Я не заметил, как его рука скользнула к ящику с булавами и шарами, настолько естественным было движение. Секунда, нет, доля секунды — и резиновый мячик, бешено вращаясь и закручивая в спираль воздух, несётся навстречу. Я не успел поднять руку, не успел даже об этом подумать, мячик с сочным «чпок» влетел в открытый рот. «Ам», — сказал я от неожиданности.
— Сойдёшь, — кивнул Аксель и пошел грузить коробки в фургон. Девушка засмеялась и захлопала в ладоши.
— Здорово! Как тебя зовут? Меня Анна. И никаких пани — я ещё не настолько старая!
Я немного смутился и прошамкал:
— Шелештин меня жовут.
— Шелештин?
Я выплюнул мячик. Во рту остался отвратительный привкус резины.
— Целестин.
— Ах, вот как! — рассмеялась Анна. — Больно длинно, и, знаешь… язык карябает. Шелештин и то приятнее… Вот что, будешь у нас Шелестом, лады?
Я не возражал.
Марина забралась в фургон следом
— Мы не можем его так просто забрать из приюта. Его же начнут разыскивать!
— Мало ли детей бегут из приюта? — я почти увидел, как Аксель пожал плечами. — Если мальчик действительно хочет оттуда сбежать, он убежит и без нас, рано или поздно. Так что пускай лучше остаётся, мне не помешает помощник.
— Не беспокойся, если уж ты действительно понравился патрону — а ты понравился, такое ещё ни с кем на моей памяти не случалось! — то сможешь вить из него верёвки, — успокоила меня Анна. — Ты и правда хочешь уехать с нами?
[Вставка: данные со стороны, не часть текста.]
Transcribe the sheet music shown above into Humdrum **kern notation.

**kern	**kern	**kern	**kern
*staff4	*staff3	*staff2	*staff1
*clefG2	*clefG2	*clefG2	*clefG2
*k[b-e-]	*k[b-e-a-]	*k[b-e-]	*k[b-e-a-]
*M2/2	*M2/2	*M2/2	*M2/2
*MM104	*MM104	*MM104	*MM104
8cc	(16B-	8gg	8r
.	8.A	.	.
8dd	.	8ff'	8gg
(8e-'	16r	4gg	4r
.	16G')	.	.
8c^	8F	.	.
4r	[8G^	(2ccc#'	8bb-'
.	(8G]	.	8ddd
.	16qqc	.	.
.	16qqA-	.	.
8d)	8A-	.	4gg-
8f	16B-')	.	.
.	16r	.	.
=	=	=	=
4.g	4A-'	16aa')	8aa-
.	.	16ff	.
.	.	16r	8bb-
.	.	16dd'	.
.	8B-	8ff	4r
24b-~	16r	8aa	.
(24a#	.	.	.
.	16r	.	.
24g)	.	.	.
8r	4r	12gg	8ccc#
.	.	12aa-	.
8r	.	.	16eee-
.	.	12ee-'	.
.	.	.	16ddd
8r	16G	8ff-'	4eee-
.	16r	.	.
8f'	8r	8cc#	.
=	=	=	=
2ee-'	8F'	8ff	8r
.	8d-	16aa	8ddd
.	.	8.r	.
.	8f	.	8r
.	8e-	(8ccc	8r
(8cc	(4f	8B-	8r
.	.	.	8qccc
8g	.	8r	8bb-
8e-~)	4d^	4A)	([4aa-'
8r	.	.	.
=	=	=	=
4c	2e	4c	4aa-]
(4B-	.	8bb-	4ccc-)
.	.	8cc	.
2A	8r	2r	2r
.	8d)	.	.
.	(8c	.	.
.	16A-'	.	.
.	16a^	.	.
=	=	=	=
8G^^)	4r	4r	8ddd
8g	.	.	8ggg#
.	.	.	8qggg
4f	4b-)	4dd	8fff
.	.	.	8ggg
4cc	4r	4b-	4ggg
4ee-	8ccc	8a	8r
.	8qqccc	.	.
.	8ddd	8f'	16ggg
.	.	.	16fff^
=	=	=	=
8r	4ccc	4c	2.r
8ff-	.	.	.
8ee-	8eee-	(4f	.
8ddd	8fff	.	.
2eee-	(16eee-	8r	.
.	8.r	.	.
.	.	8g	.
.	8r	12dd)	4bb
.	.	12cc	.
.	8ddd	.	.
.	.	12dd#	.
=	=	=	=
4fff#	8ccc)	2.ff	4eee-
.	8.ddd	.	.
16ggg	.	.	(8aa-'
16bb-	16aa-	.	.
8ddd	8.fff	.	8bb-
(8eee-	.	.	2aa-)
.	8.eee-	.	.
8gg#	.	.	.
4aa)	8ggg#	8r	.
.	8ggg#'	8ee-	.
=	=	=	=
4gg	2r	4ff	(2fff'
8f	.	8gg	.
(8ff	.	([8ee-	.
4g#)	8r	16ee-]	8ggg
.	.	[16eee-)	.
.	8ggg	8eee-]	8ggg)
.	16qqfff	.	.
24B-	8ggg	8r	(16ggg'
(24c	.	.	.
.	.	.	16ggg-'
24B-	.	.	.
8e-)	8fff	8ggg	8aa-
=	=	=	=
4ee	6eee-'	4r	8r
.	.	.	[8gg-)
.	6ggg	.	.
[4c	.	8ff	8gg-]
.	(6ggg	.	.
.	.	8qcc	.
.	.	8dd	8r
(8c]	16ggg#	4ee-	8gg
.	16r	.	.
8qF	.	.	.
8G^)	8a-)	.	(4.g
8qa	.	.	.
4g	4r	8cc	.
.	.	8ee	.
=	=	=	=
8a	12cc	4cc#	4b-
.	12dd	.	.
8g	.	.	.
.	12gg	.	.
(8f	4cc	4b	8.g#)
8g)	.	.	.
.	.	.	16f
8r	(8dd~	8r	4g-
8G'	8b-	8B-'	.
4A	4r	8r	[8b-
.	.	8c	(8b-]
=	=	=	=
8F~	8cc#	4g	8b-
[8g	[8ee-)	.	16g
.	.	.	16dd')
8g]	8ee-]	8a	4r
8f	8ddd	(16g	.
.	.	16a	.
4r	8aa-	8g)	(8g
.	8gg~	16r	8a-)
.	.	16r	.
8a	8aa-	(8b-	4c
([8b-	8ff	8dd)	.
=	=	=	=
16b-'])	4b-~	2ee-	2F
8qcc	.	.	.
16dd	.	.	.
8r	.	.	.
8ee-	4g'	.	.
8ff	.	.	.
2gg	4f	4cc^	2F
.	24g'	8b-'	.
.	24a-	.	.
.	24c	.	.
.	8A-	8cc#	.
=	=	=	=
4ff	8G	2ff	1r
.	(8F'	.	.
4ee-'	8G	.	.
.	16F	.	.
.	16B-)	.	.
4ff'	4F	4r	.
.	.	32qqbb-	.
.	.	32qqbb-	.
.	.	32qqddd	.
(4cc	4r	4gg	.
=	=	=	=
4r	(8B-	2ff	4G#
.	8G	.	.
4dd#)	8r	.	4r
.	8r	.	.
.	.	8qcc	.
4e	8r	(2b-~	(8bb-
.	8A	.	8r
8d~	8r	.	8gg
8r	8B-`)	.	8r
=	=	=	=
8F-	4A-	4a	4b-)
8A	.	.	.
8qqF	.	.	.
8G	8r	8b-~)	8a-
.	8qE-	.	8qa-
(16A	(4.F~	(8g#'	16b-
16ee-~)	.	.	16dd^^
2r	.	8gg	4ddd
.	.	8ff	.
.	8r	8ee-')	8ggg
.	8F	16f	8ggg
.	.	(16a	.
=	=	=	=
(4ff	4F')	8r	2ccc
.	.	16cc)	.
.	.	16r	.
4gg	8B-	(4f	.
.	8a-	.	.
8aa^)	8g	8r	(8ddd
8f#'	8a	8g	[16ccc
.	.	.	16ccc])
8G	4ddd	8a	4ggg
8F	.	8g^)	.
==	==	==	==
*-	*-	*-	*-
Я кивнул. Путешествовать с настоящими бродячими артистами, что может быть замечательнее?
На холм вползали первые лучи солнца. Лагерь свернулся за каких-то двадцать минут, тюки и сундуки разместились в фургонах и автобусе. Я, совершенно ошалевший от всего, что свалилось на меня за эту ночь, бросился помогать, путаясь под ногами и норовя схватить то один, то другой ящик. Анна привела двух лошадей (Марс и Топтун, называла она их), вдвоём с Марой они запрягли их в повозки. Белую кобылку привязали на короткой узде к одному из фургонов.
Автобус представлял собой старенький «Фольксваген», настолько перелопаченный и перекроенный, что родной автозавод вряд ли признал бы дитя. Большая часть сидений отсутствовала, оставили всего лишь несколько спереди, на ту же свалку, очевидно, отправились половина стёкол и задняя дверь. Сзади между крышей и полом остался только низенький бортик, и дорожная пыль едва не перехлёстывала в салон. Так что получился как бы смешной тихоходный катер на колёсах, а задницу иначе как кормой называть не поворачивался язык.
Аксель запрыгнул на корму, свистнул, словно заправский капитан. На губах играла мечтательная улыбка. Казалось, что он хотел потянуться к облакам следом за косяком птиц или обнаружить в придорожной луже бутылку с картой сокровищ.
Все смотрели на него с умилением, как на любимого и непоседливого ребёнка. «Вот это наш капитан», шепнула с гордостью Анна. Я подумал, что такие порывы не пристали взрослому, но промолчал.
— Свистать всех наверх! У меня для вас хорошая новость, головорезы. У нас новый юнга. Его зовут Шелест, и каждый, кто его обидит, будет иметь дело вот с этим псом по кличке Мышик.
Анна хлопнула меня по плечу, мужчина, что спал в фургоне с тигром, весело подмигнул. Марина хмыкнула и принялась что-то рисовать на пыльном стекле.
Аксель тем временем представлял труппу. Уже знакомого мне мужчину звали Костей. Полноватого и загорелого мужчину, единственного, с кем я не успел ещё познакомиться, звали Джагит. Он обладал овальным и похожим по форме на яйцо лицом, на котором застыло выражение, сравнимое с угрюмыми горами и отрешёнными подземными озёрами. Из-под тюрбана выбиваются жидкие седые волосы, на подбородке аккуратная козлиная бородка. На вчерашнем выступлении Джагит (с абсолютно таким же выражением лица!) заклинал при помощи дудочки настоящую кобру и давал зрителям подержать за хвост удава. Мне он не очень понравился.